EXERCISE GOAL | Scan the material and copy out each line where the word "thumb" occurs.

*** Begin section ***

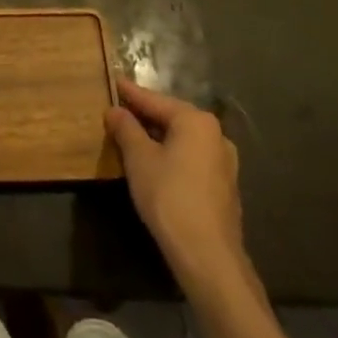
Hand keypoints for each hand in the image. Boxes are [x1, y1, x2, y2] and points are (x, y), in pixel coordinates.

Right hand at [107, 80, 254, 294]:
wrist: (208, 256)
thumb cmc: (169, 197)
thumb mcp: (139, 159)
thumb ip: (125, 128)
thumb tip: (115, 111)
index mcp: (196, 121)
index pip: (155, 100)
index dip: (130, 93)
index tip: (113, 81)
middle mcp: (215, 135)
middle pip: (171, 117)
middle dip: (144, 115)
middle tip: (118, 110)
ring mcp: (224, 162)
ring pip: (182, 139)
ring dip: (158, 136)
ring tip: (132, 135)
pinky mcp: (224, 186)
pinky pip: (191, 158)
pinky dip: (171, 154)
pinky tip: (155, 163)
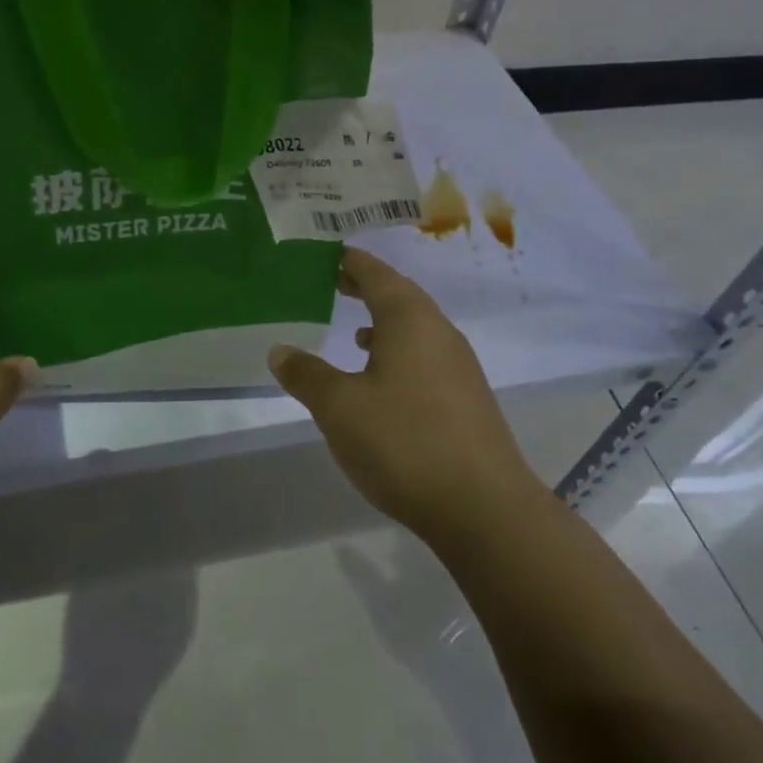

*** End section ***

WRITTEN RESPONSE |
thumb cmc: (169, 197)
thumb mcp: (139, 159)
thumb ip: (125, 128)
thumb tip: (115, 111)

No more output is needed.